Chunking versus chasing uncertainty

When exploration was not competing with immediate reward, people behaved in a surprisingly structured way. In the GUESS condition, they began each new sequence by repeatedly sampling the same option several times in a row, as if wanting to get a solid first impression of that one. Only after this “chunk” of repeated choices did they switch and, later in the sequence, start favoring whichever option was currently more uncertain. The authors call the first tendency local uncertainty minimization: reduce doubt about the option you are currently touching. The later tendency is global uncertainty minimization: deliberately sample the option whose behavior you know least about. In contrast, in the MATCH condition, where each outcome had clear value, people quickly gravitated toward the option that best matched the target color and showed far less of this initial chunking pattern.

Figure 2
Figure 2.

Peering under the hood with computational models

To understand these patterns more deeply, the researchers built mathematical models that predict choices from the history of observed colors. An “optimal” sampler, unconcerned with mental effort, would always pick the most uncertain option to gain information as efficiently as possible. Human participants did not behave like this ideal agent. Model fits showed that, in addition to a modest tendency to chase uncertainty when rewards were delayed, people had a strong bias to repeat their previous choice and, in many cases, to keep repeating until they had reached a personal threshold of confidence about that option. Interestingly, individuals who showed stronger early chunking often also displayed more directed exploration later and performed better overall, suggesting that this seemingly suboptimal strategy may actually be a useful compromise given human cognitive limits.

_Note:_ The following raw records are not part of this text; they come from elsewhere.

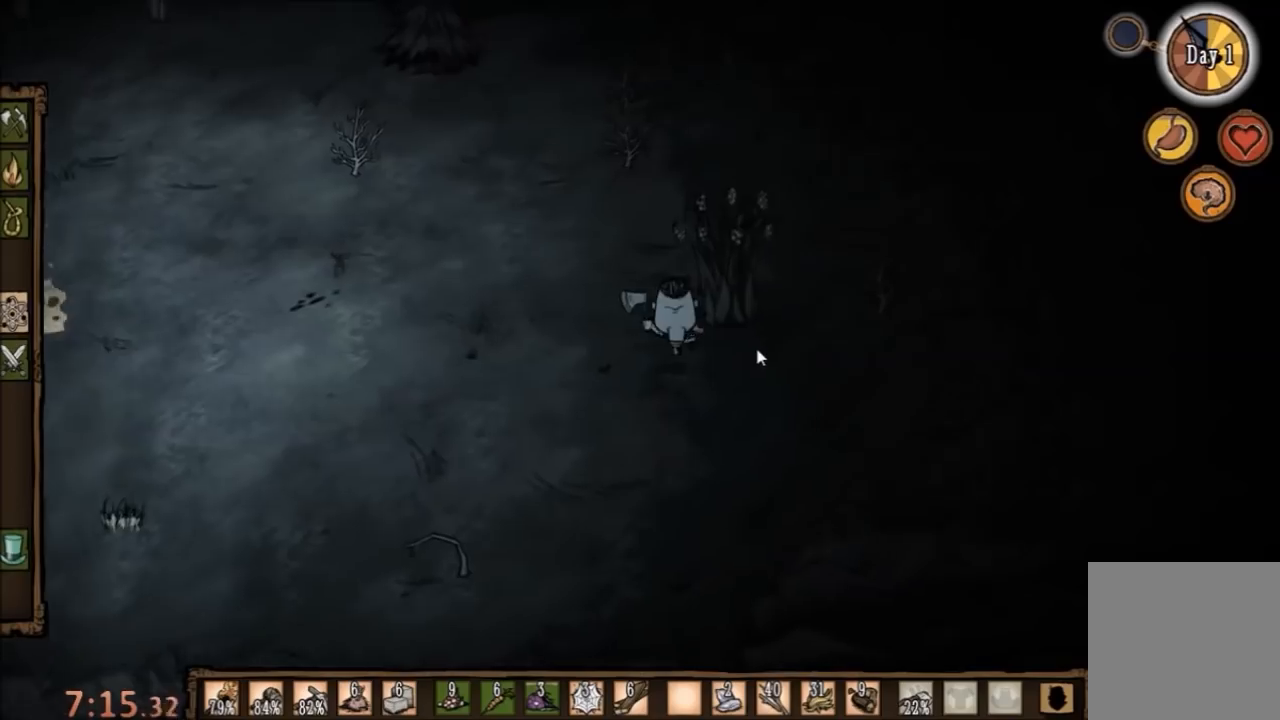
{"keys": ["f"], "mouse": [], "events": []}
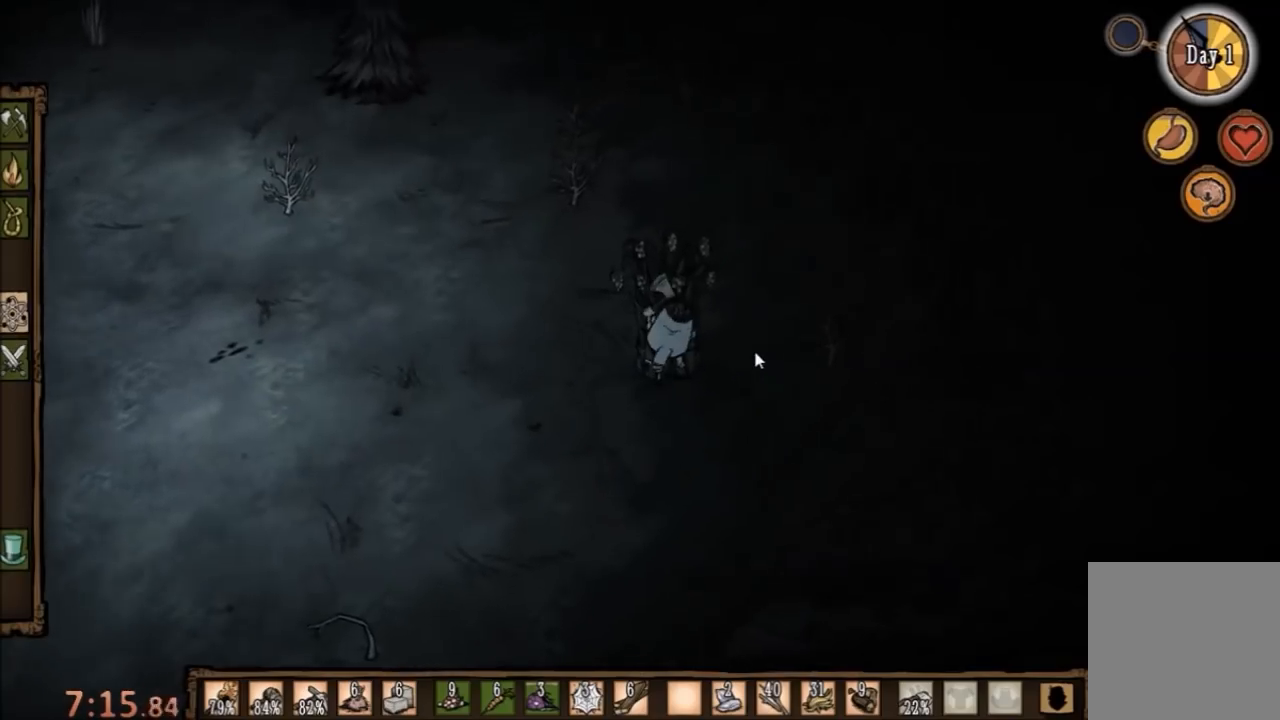
{"keys": ["f"], "mouse": [], "events": [[33, "f", "up"], [167, "d", "down"], [200, "w", "down"], [433, "d", "up"], [433, "w", "up"], [467, "f", "down"]]}
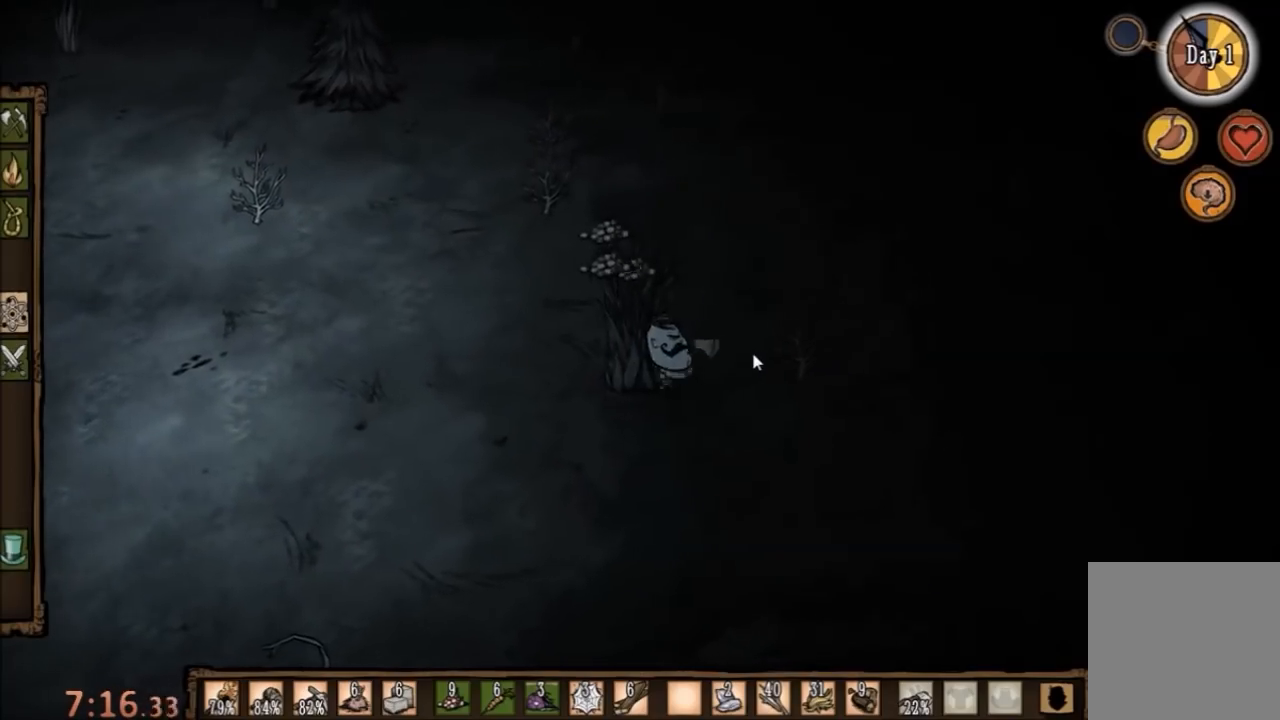
{"keys": ["f"], "mouse": [], "events": []}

Why this matters for everyday curiosity

These findings suggest that when we explore without worrying about immediate payoffs, two forces shape our curiosity. One pushes us to stay with what we are currently examining, to make sure we really understand it; the other nudges us toward whatever we know least about overall. In real life, browsing reviews, learning a new city, or testing new tools likely reflects the same balance between local and global information seeking. The study shows that if we only study exploration in reward-heavy tasks, we risk misunderstanding how people naturally seek knowledge for its own sake.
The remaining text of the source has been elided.